Entonces sucede que el cine, aquel aparato ideológico donde se concreta el deseo masculino de objetivar a la mujer, donde se erotiza la diferencia de poder entre géneros, también puede recordarnos, a través de las sensaciones que provoca, la igualdad con la que todos los cuerpos sufren o gozan. Darren Aronofsky es quizá un experto en este tema, haciendo que el público se retuerza ante el dolor de un brazo maltratado por inyecciones o de los pies de una bailarina de ballet. Con una capacidad táctil, el cine nos hace sentir como el otro, afectando directamente nuestro cuerpo –el lugar donde, indudablemente, lo político se vuelve personal y lo personal, político–.

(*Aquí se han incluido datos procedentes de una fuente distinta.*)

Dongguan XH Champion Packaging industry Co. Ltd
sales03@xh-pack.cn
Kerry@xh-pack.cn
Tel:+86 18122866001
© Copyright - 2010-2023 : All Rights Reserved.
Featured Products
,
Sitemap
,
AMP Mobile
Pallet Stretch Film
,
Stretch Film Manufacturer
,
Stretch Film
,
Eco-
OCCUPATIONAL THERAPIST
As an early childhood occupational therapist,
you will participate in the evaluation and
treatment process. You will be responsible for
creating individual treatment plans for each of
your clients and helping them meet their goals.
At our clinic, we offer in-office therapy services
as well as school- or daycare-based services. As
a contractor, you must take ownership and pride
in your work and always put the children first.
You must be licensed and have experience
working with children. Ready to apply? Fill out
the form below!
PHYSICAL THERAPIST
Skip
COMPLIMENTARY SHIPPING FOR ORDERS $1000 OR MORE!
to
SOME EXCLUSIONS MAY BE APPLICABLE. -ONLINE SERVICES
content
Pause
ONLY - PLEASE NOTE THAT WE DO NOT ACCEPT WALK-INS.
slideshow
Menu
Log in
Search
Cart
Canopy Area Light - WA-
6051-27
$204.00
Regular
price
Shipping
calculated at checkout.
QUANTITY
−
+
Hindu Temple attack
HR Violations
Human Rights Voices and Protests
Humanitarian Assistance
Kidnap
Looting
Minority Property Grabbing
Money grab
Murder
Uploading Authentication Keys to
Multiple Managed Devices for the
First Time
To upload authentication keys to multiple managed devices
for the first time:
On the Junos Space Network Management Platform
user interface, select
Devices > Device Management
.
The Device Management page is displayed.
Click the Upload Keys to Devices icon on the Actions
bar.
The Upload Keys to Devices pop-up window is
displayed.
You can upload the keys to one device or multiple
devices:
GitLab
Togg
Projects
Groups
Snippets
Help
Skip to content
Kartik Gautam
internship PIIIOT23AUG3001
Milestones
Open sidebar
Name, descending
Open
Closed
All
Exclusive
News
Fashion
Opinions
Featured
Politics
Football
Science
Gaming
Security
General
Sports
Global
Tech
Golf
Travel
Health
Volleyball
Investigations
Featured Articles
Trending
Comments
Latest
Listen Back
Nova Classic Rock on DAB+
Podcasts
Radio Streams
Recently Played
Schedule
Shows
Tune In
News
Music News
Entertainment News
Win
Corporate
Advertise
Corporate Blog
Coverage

La vertiente más experimental del cine, derivada de Brakhage y otros como Andy Warhol o Michael Snow, pronto condujo al desarrollo de un nuevo arte: el video. En México, la primera persona que se dispuso a hacer poesía con la imagen a través del video fue la pionera Pola Weiss, a finales de los años 70. “El video es el arte de las sensaciones presentes”, aseguraba Weiss de su quehacer artístico. Y su aseveración tiene sentido. Más que contar historias, el video invita a la sensación; sigue esa lógica menos visual y más musical –u opuesta al lenguaje– de la que advertía Brakhage.
El videoarte también se opone a la male gaze en tanto desafía los procesos capitalistas del cine y la necesidad de un conocimiento técnico en torno a su funcionamiento. Además, su proximidad al cuerpo, y su alejamiento de una narrativa climática que emula el placer masculino, lo convirtieron en un formato sustancialmente feminista. Pero el video es el arte de las sensaciones presentes porque, específica y abiertamente, se dedicó a la exploración poética de la imagen, y no porque ésta sea su característica única y propia. La capacidad sinestésica de la imagen en movimiento no es exclusiva de un formato u otro; es inherente al poder del gran medio audiovisual –aquel que en un inicio brindaba a las personas la sensación de estar en una montaña rusa con sólo ver lo que capturaba una cámara subjetiva en esta acción–.
Si bien los grandes intereses capitalistas han cooptado el aparato cinematográfico con el fin de la propagación ideológica a través de la male gaze, es importante recordar que el medio en sí mismo tiene una capacidad subversiva (o poética), capaz de recordarnos la igualdad de la carne. Aquella que nos eriza la piel; que al unir narrativa y sensación, nos hace empatizar, de la misma forma, con un personaje inexistente que con una problemática social. El objeto de la empatía es lo de menos: lo importante es el sentimiento. Toda imagen en movimiento tiene el potencial para devenir en un arte de sensaciones presentes, en la medida en que nos lleva a realizar un acto que, ante la gran apatía e indiferencia que existe en el mundo, es sumamente político y subversivo en sí mismo: sentir. Hacia dónde nos muevan dichas sensaciones, queda en el ámbito de la elección personal.